• **TO DO**:
The reply is a verbatim copy of the listing below with its images dropped.

━━ DATA ━━

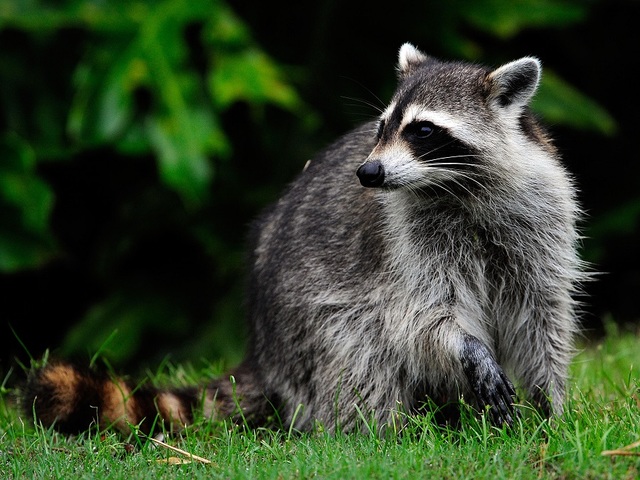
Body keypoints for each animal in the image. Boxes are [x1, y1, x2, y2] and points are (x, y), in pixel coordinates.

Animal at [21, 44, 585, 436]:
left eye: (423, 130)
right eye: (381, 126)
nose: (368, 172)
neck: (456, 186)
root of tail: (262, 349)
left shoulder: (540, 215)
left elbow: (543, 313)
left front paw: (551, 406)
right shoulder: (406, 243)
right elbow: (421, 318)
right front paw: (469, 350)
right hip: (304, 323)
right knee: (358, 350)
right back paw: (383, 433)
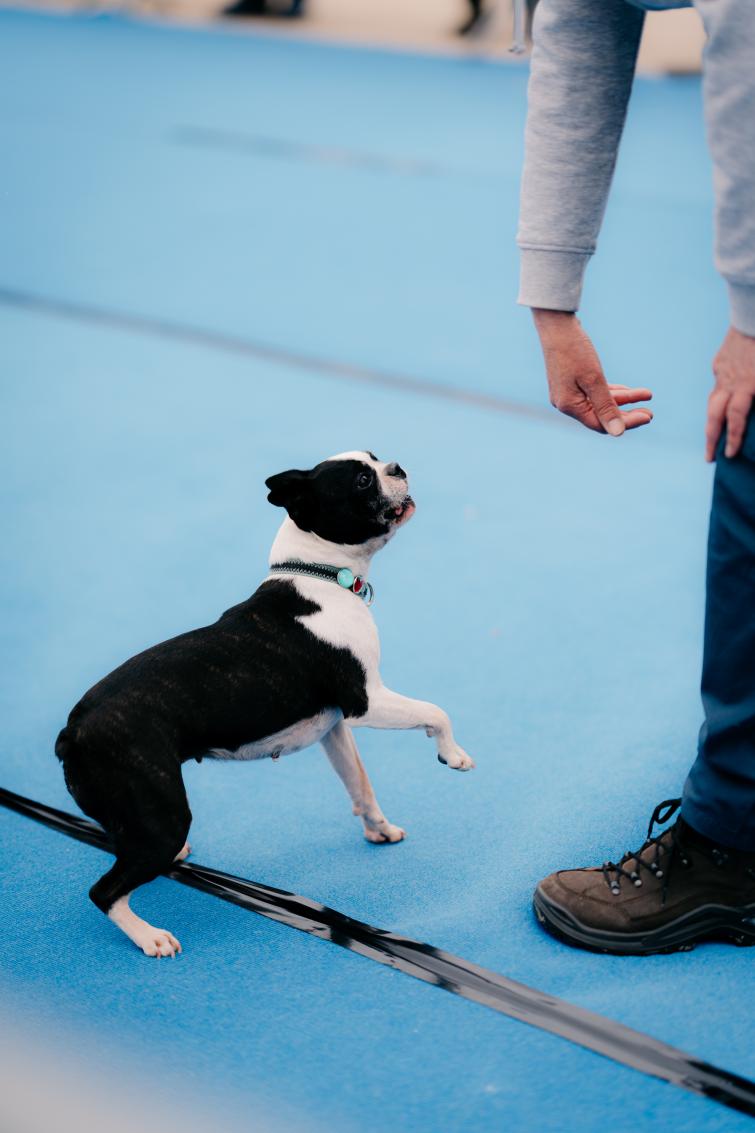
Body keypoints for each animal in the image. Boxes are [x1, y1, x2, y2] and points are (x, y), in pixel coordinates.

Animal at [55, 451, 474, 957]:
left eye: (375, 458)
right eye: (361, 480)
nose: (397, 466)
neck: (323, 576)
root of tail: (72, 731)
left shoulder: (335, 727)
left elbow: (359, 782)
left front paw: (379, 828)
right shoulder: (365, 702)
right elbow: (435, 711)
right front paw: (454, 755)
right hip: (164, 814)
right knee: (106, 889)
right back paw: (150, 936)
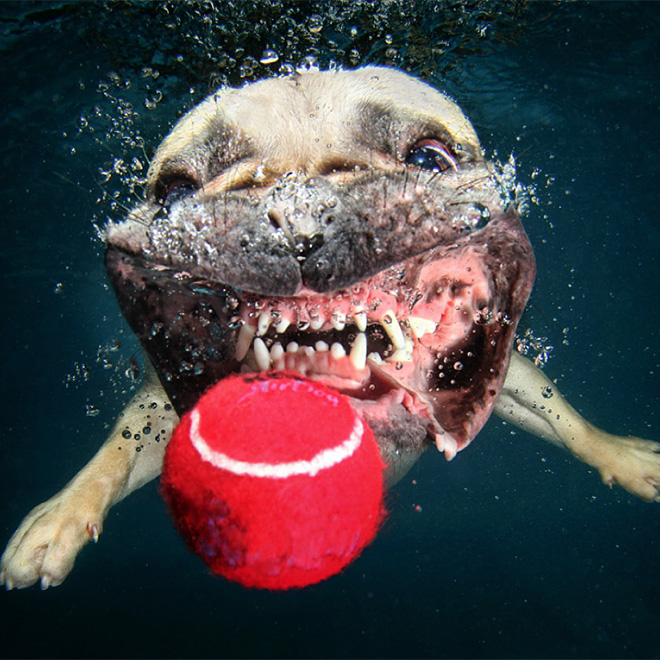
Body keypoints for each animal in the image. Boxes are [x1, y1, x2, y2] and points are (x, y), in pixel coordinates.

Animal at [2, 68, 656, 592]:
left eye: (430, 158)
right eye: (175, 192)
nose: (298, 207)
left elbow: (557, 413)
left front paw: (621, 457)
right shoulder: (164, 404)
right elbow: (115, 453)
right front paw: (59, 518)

━━━

• **RESULT OF THIS EXERCISE**:
Body keypoints for each animal in the image. Boxes are [x1, y1, x2, y2] and points are (x, y), in pixel coordinates.

Animal at [21, 44, 585, 436]:
left eye: (423, 130)
right eye: (381, 126)
nose: (368, 172)
neck: (456, 186)
root of tail: (262, 349)
left shoulder: (540, 215)
left elbow: (543, 313)
left front paw: (551, 406)
right shoulder: (406, 243)
right elbow: (421, 318)
right front paw: (469, 350)
right hip: (304, 323)
right knee: (358, 350)
right back paw: (383, 433)
Body keypoints for each animal in the image. Boxes are [x1, y1, x2, y2] and points are (x, y), in pixel coordinates.

Animal at [55, 451, 474, 957]:
left eye: (375, 458)
right eye: (361, 480)
nose: (397, 466)
neck: (323, 576)
root of tail: (72, 731)
left shoulder: (335, 727)
left elbow: (359, 782)
left front paw: (379, 828)
right shoulder: (365, 702)
right elbow: (435, 711)
right front paw: (454, 755)
right hip: (164, 814)
right knee: (106, 889)
right back paw: (150, 936)
Body keypoints for each animal in the image. Boxes are [x1, y1, x2, y2] and points are (x, y), in pixel coordinates.

Animal at [2, 68, 656, 592]:
left eye: (430, 158)
right eye: (175, 192)
nose: (298, 207)
left elbow: (557, 413)
left front paw: (621, 457)
right shoulder: (164, 404)
right elbow: (115, 453)
right front paw: (59, 518)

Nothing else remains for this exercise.